How a start-up helps achieving food chain sustainability

31 Maret 2020

Founded in 2011, Evry-based Ÿnsect supplies protein produced from farmed insects to be used in fish feed, fertilizer and pet food. Having raised $125 million in funding from private investors last year, the company is currently working on increasing production to 250,000 metric tons of insect protein per year and has signed $100 million worth of contracts with feed, fertilizer and pet food companies.

Using insects as a source of protein is a logical step in increasing the sustainability of global food chains at a time when other sources of protein, such as fish, soybeans and corn, are either becoming depleted or are blamed for large scale soil degradation.

While the company currently focuses on providing insects as feed for industry rather than human consumption, the idea is popular with environmentally conscious consumers. With five metric tons of fish protected for every one metric of insect protein used, Antoine Hubert, one of Ÿnsect’s founders, claims that “the sustainability and natural angle, [is] key for consumers and they really appreciate it”.
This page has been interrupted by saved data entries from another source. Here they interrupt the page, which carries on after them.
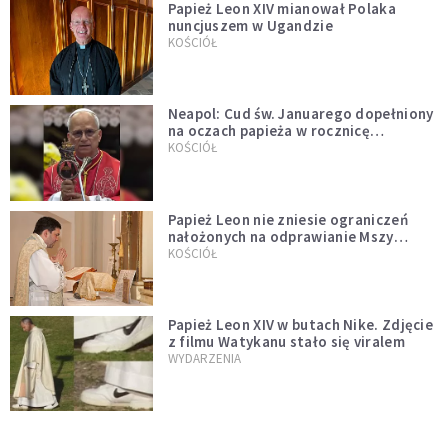
Papież Leon XIV mianował Polaka
nuncjuszem w Ugandzie
KOŚCIÓŁ
Neapol: Cud św. Januarego dopełniony
na oczach papieża w rocznicę
pontyfikatu!
KOŚCIÓŁ
Papież Leon nie zniesie ograniczeń
nałożonych na odprawianie Mszy
trydenckiej. „Traditionis custodes”
KOŚCIÓŁ
zostaje w mocy
Papież Leon XIV w butach Nike. Zdjęcie
z filmu Watykanu stało się viralem
WYDARZENIA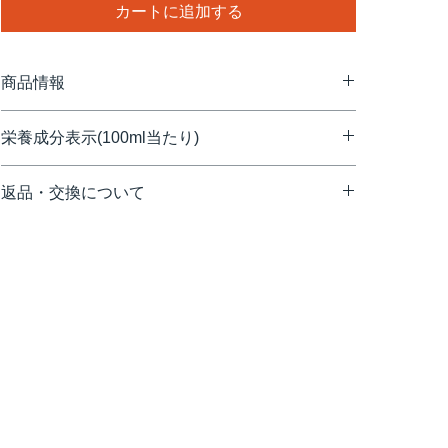
カートに追加する
商品情報
原産国：フランス
栄養成分表示(100ml当たり)
原材料：甘蔗糖、水（鉱泉水）／香料、クエン酸
アレルゲン：無
熱量/Energy(kcal)：304
サイズ(mm)：73×73×320
返品・交換について
たんぱく質/Protein(g)：0
重量(kg)：1.77
脂質/Fat(g)：0
配送途中の事故などで商品の破損、汚損などが生じた場
炭水化物/Carbohydrates(g)：75.9
＊表示金額は税込です。
合や、弊社の手違いによる交換は、お手数ですが、商品
ナトリウム/Sodium(mg/100ml)：6.7
到着後7日以内にご連絡いただけますようお願い致しま
食塩相当量(g)：0.02
す。お客様のご都合による返品・交換はお受け致しかね
ますので、予めご了承ください。
【連絡・送付先】
〒107-0052
東京都渋谷区恵比寿1-23-5 3F
（株）デニオ総合研究所
1883 メゾンルータン 返品係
In June 2019, Ÿnsect also secured €20 million worth of backing from the European Commission and the Bio-Based Industries Joint Undertaking (BBI) to build the sector’s first fully-automated, sustainable, bio-based protein plant. The project, coined FARMYNG, will be based in Amiens, France, and will be able to produce roughly 20,000 tons of insect protein per year when run at full capacity.

The whole production chain is modeled on a circular economy and zero-waste. Molitor larvae consume organic matter and the insects require less space, less water and less earth to grow and is consumed by a vast range of animals. Set to open in 2021, the Amiens plant will use vertical farming techniques to save both energy and space and will bring the EU one step closer to reducing reliance on large scale protein imports.

With the global population set to reach approximately 10 billion by 2050, food production will need to increase by 70% according to the UN. With rising demand for animal protein and its adverse impact on the environment, alternative protein sources will be a key factor in ensuring food chain sustainability.